Businesses are going digital and the trend is not stopping any time soon. Regardless of the industry’s digital maturity stage, placing the customer at the center of the design and development processes is a constant concern. This ensures a user experience that not only fulfills individual needs but also succeeds in delighting customers and promoting their brand engagement.
However, the sudden change in the usage patterns of the digital channel means many previous decisions are now outdated.
Moreover, having complex systems in place and with a high cost of failed deployments, companies are increasingly more averse to implementing significant changes within their applications. The ones that can deliver targeted features and adjustments in a timely and efficient manner will surely capture the engagement of their target audience and fuel the success of their digital business.
In this article, we explore five key steps companies should undertake to reshape their digital channels in a dynamic and sustainable way.
With changing customer habits and needs, legacy customer characterizations are now obsolete. There is both a new significant batch of new adopters that need to be catered for, but even long-time digital customers are changing their habits and expectations of what is a quality experience.
By setting up a continuous effort of combining in-app analytics with structured and targeted consumer research, companies are better prepared to tackle this and future changes in their customer base. This data should be collected and centralized in a way that allows analysts to fully utilize it to support decision making, while simultaneously ensuring the uphold of customers’ rights to privacy and data protection.

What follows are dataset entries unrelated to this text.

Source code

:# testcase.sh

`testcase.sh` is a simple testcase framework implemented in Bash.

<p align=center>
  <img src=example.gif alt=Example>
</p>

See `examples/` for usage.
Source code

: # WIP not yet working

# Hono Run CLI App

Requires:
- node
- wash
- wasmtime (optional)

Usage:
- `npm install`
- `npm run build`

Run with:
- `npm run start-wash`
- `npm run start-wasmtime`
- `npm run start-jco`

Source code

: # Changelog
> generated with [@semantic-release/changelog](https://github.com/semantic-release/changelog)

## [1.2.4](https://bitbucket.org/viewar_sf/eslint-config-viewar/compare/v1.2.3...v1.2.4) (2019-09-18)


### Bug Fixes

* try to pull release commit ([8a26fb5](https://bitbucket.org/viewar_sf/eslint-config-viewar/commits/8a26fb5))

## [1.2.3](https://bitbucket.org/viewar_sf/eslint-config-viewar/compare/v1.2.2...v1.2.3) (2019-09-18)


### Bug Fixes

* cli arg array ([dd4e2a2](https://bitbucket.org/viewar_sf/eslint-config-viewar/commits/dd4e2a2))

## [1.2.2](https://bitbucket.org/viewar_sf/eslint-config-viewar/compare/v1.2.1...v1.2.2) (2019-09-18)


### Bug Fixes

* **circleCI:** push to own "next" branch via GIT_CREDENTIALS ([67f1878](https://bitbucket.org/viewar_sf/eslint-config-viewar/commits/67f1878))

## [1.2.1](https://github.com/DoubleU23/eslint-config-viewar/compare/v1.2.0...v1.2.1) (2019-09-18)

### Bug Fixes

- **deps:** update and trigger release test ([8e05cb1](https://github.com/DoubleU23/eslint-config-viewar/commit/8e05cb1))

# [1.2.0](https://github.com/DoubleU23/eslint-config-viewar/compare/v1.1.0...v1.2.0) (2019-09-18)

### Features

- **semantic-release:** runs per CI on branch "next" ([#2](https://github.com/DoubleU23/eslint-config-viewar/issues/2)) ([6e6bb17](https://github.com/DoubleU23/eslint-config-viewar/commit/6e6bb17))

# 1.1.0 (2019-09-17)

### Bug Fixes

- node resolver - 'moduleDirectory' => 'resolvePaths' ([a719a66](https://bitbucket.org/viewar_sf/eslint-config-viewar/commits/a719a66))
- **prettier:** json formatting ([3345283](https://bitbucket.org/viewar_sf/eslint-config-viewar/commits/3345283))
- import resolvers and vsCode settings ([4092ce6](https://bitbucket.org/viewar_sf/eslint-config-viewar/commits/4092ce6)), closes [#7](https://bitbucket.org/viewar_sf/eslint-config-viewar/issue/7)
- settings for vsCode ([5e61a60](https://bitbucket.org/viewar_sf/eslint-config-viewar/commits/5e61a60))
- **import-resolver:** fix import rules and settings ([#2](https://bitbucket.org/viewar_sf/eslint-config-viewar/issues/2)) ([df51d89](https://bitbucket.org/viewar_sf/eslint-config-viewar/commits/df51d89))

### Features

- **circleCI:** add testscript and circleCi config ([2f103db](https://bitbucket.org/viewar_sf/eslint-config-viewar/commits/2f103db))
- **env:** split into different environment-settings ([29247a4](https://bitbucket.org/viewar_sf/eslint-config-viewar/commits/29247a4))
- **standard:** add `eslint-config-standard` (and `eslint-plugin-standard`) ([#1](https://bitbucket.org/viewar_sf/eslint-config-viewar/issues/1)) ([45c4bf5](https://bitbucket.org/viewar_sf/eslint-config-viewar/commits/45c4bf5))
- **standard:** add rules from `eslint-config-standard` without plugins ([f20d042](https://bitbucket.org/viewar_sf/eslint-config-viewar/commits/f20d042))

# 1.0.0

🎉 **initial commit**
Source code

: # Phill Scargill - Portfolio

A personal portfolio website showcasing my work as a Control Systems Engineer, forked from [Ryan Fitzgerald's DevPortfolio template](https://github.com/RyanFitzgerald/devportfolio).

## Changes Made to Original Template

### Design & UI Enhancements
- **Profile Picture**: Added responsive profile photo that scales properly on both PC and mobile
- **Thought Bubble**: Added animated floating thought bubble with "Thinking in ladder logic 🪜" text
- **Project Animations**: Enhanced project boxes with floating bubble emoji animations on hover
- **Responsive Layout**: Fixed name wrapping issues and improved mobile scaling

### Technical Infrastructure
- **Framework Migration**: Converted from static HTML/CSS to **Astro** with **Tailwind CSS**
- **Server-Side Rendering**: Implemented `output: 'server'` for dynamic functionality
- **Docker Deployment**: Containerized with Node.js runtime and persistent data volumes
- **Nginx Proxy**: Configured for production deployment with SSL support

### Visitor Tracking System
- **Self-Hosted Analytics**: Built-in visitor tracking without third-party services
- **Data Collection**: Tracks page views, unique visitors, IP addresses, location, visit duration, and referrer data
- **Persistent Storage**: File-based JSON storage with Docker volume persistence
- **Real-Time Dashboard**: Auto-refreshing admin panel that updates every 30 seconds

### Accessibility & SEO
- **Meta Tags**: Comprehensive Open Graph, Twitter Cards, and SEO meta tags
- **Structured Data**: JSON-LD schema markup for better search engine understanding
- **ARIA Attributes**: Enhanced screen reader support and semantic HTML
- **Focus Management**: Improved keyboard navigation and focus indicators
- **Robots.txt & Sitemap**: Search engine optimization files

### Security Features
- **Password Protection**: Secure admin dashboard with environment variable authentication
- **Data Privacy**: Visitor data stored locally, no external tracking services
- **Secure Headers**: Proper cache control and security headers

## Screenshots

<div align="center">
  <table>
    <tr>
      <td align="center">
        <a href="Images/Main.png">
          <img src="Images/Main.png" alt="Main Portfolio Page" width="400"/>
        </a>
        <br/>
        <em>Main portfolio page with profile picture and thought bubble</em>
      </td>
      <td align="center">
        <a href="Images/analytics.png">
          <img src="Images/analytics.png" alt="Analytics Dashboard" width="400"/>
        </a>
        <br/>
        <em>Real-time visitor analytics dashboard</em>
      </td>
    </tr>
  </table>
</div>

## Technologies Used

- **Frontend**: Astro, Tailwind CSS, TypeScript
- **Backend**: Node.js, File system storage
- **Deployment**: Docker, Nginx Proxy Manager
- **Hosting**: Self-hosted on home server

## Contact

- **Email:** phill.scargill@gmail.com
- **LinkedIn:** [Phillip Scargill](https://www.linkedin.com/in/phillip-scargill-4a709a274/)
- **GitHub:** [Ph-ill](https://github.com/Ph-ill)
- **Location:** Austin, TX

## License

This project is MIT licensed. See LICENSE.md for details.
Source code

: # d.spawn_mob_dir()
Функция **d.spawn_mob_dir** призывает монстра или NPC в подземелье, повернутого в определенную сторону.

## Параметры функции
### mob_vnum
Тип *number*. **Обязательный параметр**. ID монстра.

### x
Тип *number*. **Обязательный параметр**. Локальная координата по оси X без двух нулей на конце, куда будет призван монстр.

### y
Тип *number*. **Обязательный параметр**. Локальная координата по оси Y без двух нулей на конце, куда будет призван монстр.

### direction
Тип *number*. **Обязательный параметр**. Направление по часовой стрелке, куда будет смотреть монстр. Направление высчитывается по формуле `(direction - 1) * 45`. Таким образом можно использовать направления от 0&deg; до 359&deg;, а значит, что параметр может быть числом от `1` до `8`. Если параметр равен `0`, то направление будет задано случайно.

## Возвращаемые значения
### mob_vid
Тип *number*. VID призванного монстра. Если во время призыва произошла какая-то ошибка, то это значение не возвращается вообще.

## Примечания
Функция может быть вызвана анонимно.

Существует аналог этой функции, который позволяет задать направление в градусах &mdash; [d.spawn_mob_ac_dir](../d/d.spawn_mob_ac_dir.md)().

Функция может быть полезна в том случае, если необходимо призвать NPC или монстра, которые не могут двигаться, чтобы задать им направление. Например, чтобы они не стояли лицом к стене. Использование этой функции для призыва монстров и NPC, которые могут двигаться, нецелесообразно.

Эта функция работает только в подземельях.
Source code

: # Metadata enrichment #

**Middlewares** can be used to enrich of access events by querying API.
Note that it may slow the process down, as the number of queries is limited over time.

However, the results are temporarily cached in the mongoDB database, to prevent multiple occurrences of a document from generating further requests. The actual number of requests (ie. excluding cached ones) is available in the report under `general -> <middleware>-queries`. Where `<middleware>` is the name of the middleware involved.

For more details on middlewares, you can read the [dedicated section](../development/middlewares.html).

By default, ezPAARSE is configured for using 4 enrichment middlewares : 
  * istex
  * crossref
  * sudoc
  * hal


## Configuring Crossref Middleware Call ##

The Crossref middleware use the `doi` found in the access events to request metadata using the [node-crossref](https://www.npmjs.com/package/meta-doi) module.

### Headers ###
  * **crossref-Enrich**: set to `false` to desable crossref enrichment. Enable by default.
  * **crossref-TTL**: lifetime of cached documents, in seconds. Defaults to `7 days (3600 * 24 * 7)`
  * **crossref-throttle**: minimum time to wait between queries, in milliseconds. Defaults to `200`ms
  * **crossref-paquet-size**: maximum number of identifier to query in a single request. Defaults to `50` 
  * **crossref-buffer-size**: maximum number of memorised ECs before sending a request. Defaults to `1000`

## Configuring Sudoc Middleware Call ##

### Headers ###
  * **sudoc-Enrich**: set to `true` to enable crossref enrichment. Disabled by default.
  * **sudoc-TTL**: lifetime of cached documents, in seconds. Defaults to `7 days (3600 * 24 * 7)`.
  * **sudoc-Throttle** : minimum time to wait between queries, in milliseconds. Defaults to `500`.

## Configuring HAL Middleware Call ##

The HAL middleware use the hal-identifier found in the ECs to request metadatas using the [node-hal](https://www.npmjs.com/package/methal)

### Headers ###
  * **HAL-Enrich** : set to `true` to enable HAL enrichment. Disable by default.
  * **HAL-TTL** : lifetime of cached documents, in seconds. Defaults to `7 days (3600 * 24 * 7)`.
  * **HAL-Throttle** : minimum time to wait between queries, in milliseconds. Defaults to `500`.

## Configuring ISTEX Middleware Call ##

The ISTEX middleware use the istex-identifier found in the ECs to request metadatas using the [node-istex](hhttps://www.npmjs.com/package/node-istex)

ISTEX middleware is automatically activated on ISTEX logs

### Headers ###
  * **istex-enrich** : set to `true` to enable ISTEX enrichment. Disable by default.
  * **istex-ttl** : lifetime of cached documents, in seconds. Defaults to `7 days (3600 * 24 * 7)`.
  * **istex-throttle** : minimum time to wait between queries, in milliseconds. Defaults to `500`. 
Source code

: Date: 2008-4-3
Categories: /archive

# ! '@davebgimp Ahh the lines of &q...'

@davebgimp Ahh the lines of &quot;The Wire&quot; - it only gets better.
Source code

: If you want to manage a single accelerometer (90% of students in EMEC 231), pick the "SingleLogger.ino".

Once data is available, businesses need to adapt their internal processes to provide dynamic and adaptative user characterizations that are then effectively spread throughout customer-centric business functions.
As customers’ usage of digital channels is on the rise, so are their expectations and diversity of behaviors. This means that not only the customers are different, but also the way they behave, the information they expect and the time they are willing to spend for each specific task.
Companies must reevaluate their customer journey mapping, and they will most likely realize that as time goes by there are ever more alternative journeys and these are distinct across different customers. Single-user centric data, tracking and combining their flow throughout various touchpoints, is essential to correctly engaging with consumers and understanding their true delight and frustration triggers.
Once companies are confident in understanding their customer base and the way they navigate and interact with their digital channels, it is time to start measuring it.
From loading times to conversion rates, improvement initiatives need to be targeted at the enhancement of concrete consumer-delighting upgrades.
While this direction is clear, the sheer amount of diverse customer needs and success tracking indicators makes it challenging to design one solution that simultaneously satisfies all consumers without significantly hindering the experience for others.
A one-size-fits-all approach is generally not a good solution, especially in complex business interactions such as engaging diverse consumers through a digital channel. However, while personalizing offers and content is fairly common now, businesses still struggle to personalize the overall journey and experience on their apps. Even features with very different usefulness to distinct customers are often presented in the same way.
On the other hand, heavy personalization efforts may end up providing consumers with irrelevant information, offers, or features that erode user experience. Companies must face the burden of balancing personalization and stability for a seamless but still personal engagement.
Ensuring this balance is not easy as several iterations of testing are often required to achieve optimal results. Standard testing processes are very common throughout decision making processes on digital channels but are increasingly cumbersome and costly. More often than not companies are deploying too many resources and time to test every detail that is deemed relevant to evaluate. This hinders the capacity to pursue different alternatives and delays the time-to-market of critical business improvements.
In order to achieve superior results in user experience, agile testing processes that last just enough to make a confident decision are required.
This does not just mean collecting A/B testing data and waiting for statistical confidence, but also leveraging managerial expertise and user feedback to enable timely decision-making.
All-in-all, the digital channel is here to stay and is slowly but steadily becoming more relevant for businesses. Also, it opens the door to channel personalization in a way traditional channels have never allowed before.
Companies must adapt to this new environment by approaching journey and channel design in a continuous fashion. Collecting additional relevant data, rediscovering their customers, and uncovering new delight opportunities should be processes that are connected and embedded within a standard business practice. Only then can companies adopt an agile innovator posture and thus unlock their business’s full digital potential.